— INFORMATION GIVEN —

== Segment start ==

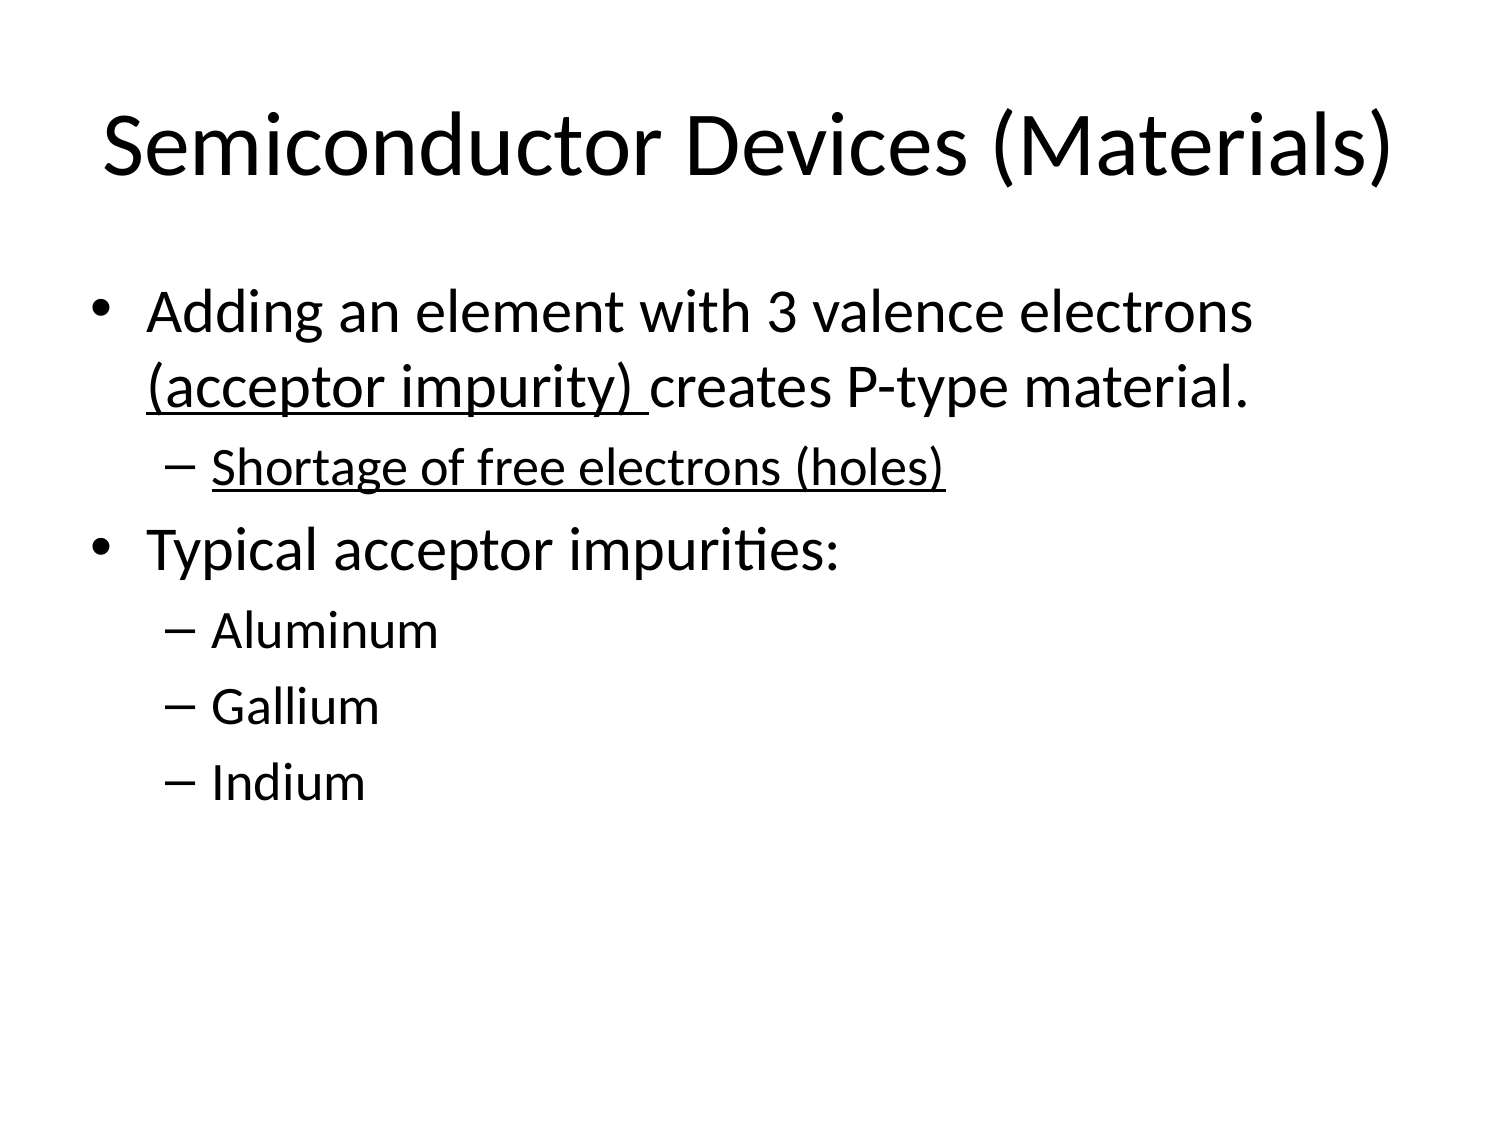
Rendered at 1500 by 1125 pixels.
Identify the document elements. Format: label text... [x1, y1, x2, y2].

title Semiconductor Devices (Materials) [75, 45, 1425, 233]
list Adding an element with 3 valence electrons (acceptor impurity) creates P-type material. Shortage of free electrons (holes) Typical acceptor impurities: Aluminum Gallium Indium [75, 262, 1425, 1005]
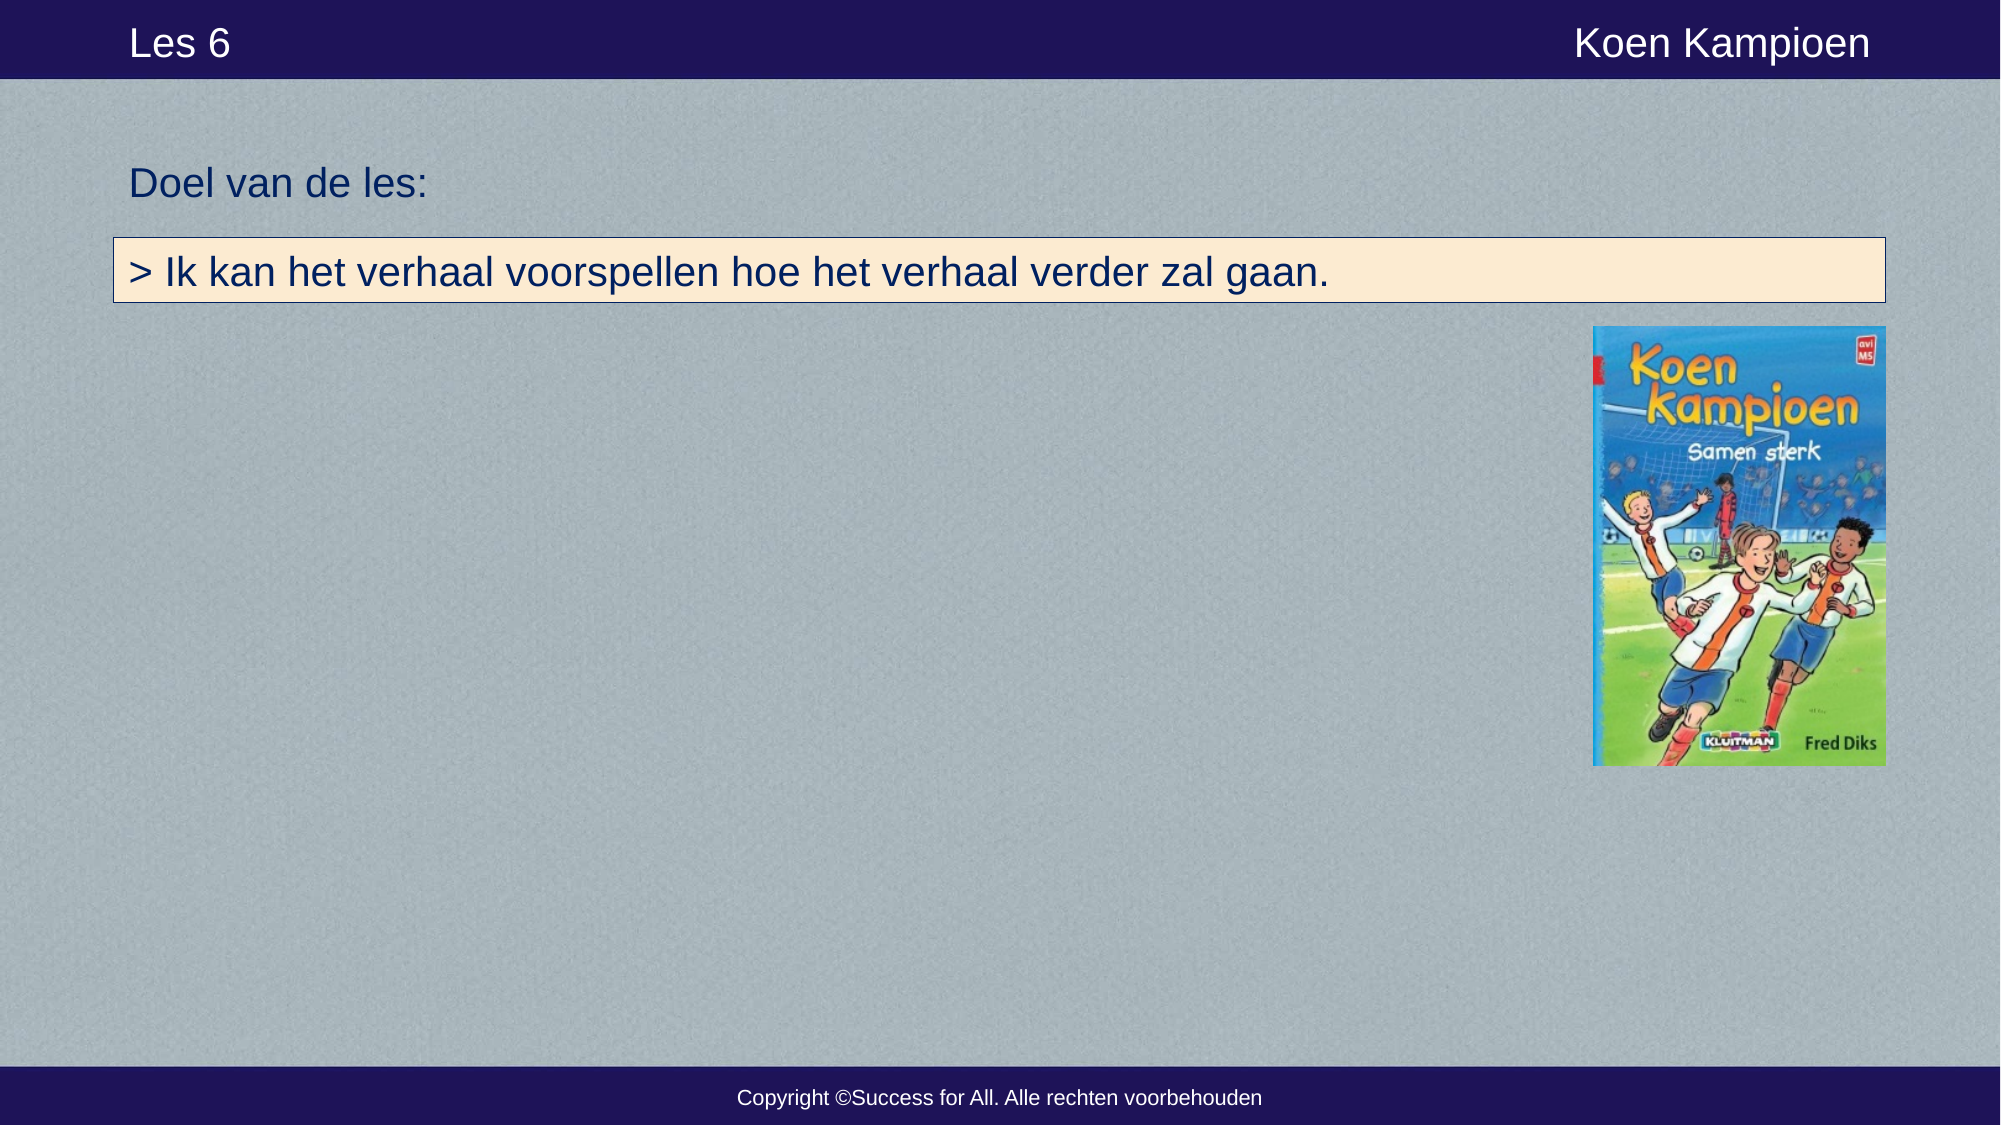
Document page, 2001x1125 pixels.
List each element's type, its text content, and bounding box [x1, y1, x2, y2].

== Segment end ==
== Segment start ==

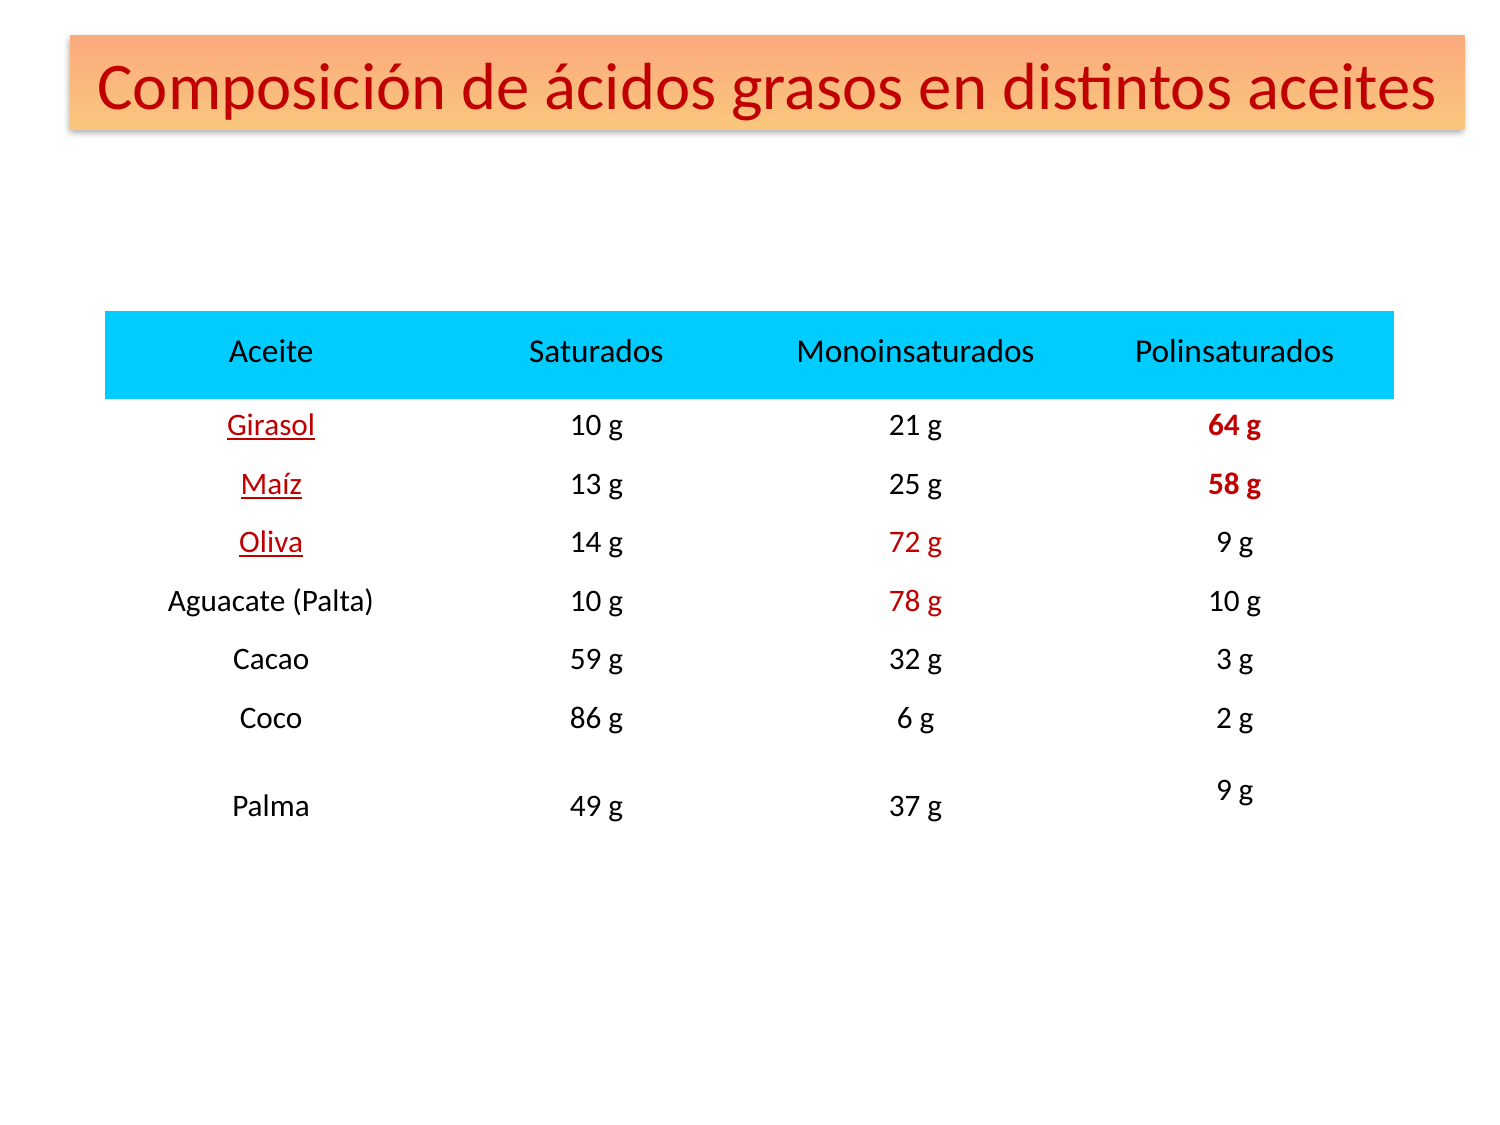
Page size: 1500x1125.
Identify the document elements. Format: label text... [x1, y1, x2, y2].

== Segment end ==
== Segment start ==

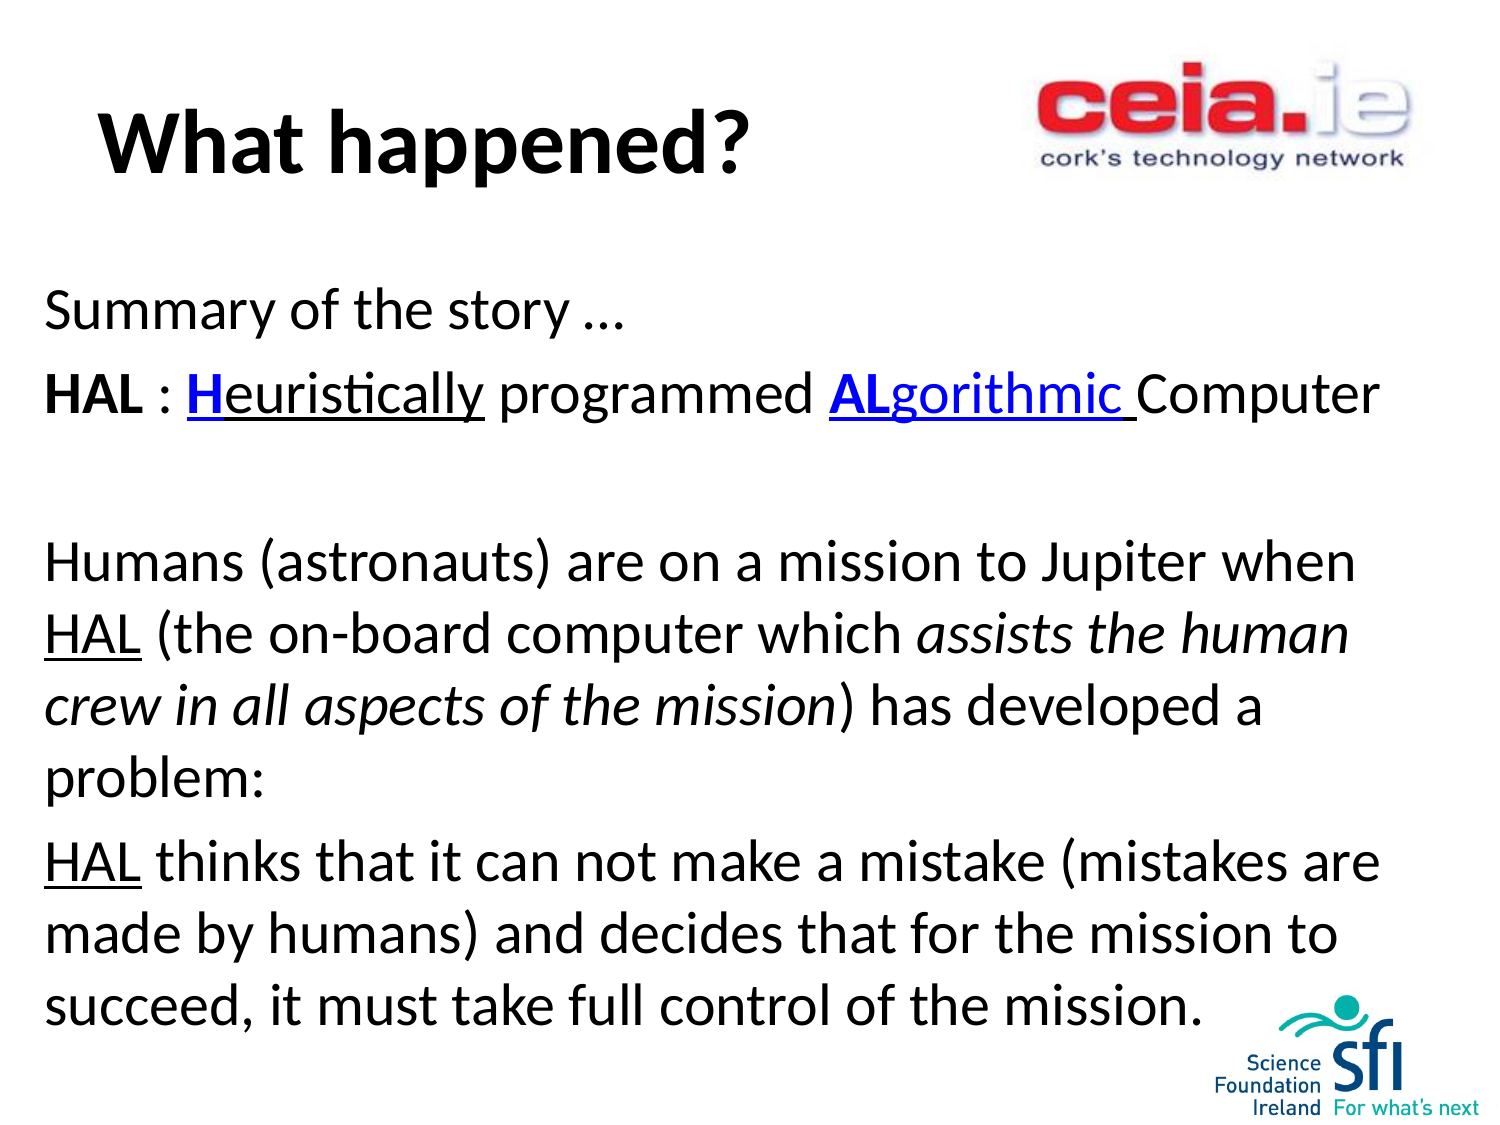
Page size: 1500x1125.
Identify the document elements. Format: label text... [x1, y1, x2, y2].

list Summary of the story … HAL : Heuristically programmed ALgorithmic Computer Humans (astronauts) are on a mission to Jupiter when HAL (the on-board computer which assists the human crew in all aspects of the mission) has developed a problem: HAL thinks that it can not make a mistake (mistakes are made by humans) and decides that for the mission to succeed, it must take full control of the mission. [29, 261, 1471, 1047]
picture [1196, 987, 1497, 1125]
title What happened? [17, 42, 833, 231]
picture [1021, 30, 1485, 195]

== Segment end ==

— TASK —
Look for the word "pixels" in the records above, count the lines that hold it, and give only that number.

— ANSWER TO THE PROBLEM —
2